La segunda —la crisis del dólar— exige la misma determinación. El mercado paralelo se ha instalado como una realidad que premia la especulación. No se trata solo de ajustar cifras, sino de reconstruir credibilidad: la confianza perdida en el sistema financiero, en las reglas del juego, en la palabra del Estado. Cualquier intento de estabilización económica será inútil si el Gobierno no comunica con claridad, si no rinde cuentas ni muestra coherencia entre el discurso y la práctica: nadie quiere perder valor ni de su dinero ni de sus bienes, aunque se viva en una fantasía paralela.
A la urgencia económica se suma un desafío institucional de enorme envergadura: la reforma de la justicia. Bolivia necesita un nuevo pacto judicial, con jueces elegidos por mérito, sin padrinos políticos ni cuotas partidarias. La corrupción en los tribunales ha sido desde siempre una herida abierta que contamina todo lo demás: la inversión, la convivencia, el respeto por la ley.
Y lo mismo vale, por ejemplo, para la Gestora Pública. La administración de los fondos de pensiones debe ser un ejemplo de transparencia y responsabilidad, no un botín político ni un espacio de improvisación.

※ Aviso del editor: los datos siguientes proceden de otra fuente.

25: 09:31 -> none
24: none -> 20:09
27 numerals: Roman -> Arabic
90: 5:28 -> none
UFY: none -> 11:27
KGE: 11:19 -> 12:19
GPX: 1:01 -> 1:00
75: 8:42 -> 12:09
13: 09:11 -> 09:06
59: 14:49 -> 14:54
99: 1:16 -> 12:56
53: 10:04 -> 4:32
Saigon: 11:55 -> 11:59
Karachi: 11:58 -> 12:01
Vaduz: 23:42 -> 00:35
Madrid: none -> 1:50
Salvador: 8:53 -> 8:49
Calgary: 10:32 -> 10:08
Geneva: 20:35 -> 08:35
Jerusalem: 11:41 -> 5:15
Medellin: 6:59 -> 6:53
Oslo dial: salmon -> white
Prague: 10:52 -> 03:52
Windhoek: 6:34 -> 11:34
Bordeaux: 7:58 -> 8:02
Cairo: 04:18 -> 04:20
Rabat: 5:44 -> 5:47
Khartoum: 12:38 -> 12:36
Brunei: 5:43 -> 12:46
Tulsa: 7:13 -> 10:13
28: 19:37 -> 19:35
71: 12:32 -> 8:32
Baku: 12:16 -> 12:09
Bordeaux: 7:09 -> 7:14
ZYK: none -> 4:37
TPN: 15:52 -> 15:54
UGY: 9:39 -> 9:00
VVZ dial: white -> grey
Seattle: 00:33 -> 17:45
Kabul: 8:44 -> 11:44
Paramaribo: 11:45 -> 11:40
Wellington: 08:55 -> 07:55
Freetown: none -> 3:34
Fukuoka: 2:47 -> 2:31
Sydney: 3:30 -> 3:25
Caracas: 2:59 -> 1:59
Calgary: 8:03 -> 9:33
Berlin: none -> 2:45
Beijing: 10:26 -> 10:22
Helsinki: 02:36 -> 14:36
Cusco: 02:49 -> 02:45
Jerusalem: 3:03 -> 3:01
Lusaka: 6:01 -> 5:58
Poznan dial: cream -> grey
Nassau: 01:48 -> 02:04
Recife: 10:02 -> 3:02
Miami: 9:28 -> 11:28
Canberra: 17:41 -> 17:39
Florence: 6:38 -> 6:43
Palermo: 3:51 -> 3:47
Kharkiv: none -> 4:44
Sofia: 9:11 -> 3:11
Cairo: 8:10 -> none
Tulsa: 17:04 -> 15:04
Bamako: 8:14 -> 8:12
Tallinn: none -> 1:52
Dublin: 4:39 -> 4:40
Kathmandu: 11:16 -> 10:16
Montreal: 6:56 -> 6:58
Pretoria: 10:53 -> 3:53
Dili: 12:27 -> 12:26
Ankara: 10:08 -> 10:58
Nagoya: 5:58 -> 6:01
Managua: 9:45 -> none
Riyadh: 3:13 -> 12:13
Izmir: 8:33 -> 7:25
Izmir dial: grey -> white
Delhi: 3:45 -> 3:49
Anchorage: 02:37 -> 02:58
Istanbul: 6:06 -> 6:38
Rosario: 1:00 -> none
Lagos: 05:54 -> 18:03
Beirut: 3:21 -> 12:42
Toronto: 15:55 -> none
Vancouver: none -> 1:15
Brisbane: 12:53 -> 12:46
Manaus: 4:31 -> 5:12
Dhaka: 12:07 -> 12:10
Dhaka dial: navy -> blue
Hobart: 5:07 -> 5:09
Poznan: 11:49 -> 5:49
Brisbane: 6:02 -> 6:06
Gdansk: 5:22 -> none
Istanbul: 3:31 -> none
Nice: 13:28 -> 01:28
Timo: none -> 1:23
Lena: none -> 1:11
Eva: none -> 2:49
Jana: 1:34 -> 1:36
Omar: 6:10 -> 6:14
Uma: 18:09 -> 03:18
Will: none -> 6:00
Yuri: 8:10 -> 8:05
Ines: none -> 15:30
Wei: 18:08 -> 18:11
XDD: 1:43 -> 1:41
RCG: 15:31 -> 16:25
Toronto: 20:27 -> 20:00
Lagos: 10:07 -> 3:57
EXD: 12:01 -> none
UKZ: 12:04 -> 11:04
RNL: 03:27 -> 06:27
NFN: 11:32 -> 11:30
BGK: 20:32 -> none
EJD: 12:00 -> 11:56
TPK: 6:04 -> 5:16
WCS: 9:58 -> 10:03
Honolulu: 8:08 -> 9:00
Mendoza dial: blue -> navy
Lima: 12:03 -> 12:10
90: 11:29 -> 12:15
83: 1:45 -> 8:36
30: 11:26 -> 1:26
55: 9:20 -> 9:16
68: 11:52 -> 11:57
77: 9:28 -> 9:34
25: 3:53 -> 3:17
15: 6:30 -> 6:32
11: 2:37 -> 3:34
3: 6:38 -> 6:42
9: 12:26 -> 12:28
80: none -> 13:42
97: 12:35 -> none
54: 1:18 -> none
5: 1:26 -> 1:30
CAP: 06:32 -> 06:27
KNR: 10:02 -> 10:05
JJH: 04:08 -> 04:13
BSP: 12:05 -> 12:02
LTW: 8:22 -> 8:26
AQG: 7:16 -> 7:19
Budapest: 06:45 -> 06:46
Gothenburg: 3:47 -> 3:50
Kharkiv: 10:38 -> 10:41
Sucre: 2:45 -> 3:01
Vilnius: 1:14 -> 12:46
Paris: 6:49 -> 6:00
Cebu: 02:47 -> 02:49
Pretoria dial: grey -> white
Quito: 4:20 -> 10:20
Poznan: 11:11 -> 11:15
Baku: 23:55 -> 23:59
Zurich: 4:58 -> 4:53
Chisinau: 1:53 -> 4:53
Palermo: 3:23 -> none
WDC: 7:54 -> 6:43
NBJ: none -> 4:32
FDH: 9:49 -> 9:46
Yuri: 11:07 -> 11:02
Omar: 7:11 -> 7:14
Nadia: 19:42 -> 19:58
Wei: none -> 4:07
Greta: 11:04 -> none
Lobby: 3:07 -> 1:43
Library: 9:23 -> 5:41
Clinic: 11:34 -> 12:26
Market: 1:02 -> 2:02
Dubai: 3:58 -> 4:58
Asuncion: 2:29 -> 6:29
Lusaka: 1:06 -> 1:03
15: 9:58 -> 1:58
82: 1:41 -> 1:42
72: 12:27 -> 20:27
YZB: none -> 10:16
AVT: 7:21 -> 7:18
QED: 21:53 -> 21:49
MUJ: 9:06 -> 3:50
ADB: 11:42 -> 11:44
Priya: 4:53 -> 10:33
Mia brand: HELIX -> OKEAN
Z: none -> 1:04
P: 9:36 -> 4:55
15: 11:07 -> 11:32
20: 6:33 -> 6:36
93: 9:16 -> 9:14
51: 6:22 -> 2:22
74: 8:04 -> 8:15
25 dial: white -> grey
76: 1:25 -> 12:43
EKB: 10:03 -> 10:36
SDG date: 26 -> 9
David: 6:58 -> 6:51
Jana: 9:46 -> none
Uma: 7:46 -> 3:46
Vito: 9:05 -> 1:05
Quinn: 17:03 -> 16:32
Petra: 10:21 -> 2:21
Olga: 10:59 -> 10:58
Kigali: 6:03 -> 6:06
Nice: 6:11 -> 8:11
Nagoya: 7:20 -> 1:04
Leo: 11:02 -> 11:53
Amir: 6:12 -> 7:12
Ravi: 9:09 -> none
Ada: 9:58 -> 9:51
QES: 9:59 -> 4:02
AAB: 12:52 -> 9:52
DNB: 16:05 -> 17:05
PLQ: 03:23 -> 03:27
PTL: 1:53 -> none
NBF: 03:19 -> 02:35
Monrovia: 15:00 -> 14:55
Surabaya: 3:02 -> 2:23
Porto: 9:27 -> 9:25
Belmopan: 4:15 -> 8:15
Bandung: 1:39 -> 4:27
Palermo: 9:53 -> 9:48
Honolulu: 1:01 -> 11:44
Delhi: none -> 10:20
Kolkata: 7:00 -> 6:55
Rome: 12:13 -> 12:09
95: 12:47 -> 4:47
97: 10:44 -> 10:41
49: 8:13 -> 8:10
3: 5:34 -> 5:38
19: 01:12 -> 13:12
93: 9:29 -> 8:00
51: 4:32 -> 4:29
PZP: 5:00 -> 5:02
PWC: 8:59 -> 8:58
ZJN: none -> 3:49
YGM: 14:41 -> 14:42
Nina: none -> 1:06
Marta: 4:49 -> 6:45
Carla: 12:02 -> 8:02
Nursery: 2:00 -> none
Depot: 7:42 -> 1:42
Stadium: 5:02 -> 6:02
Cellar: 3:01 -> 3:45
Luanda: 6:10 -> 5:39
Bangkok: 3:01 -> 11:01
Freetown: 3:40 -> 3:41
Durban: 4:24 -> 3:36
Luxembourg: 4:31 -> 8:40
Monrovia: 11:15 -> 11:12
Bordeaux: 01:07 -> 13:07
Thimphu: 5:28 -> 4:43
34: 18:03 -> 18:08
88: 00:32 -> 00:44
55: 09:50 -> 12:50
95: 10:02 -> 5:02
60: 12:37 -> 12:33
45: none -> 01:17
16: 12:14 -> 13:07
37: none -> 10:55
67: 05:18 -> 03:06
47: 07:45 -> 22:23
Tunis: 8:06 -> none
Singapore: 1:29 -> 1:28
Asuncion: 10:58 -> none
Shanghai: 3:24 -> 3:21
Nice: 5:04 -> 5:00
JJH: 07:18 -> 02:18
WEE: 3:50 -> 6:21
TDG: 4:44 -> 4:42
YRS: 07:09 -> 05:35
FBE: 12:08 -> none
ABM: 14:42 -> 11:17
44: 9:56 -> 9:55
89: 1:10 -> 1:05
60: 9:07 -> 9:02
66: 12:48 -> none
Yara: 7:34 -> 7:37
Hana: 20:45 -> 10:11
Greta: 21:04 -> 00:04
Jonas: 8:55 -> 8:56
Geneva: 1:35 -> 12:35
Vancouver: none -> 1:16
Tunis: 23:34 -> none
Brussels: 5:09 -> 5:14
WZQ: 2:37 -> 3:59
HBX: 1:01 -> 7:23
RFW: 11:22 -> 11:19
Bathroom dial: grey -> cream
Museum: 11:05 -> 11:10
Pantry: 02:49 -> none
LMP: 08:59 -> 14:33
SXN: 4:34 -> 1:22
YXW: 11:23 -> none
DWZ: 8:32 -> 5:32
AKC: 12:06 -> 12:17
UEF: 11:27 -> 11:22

El país no necesita un redentor ni un caudillo, tampoco un cobarde incapaz de tomar decisiones. Lo que se espera de ahora en adelante es don de mando, autoridad, sin que ello significa ausencia de humildad. El nuevo presidente tiene que escuchar más que hablar, rodearse de los mejores y no de los más leales, entender que el poder solo se sostiene si se ejerce con responsabilidad. La gobernabilidad no se impone; se construye, día a día, con diálogo y resultados.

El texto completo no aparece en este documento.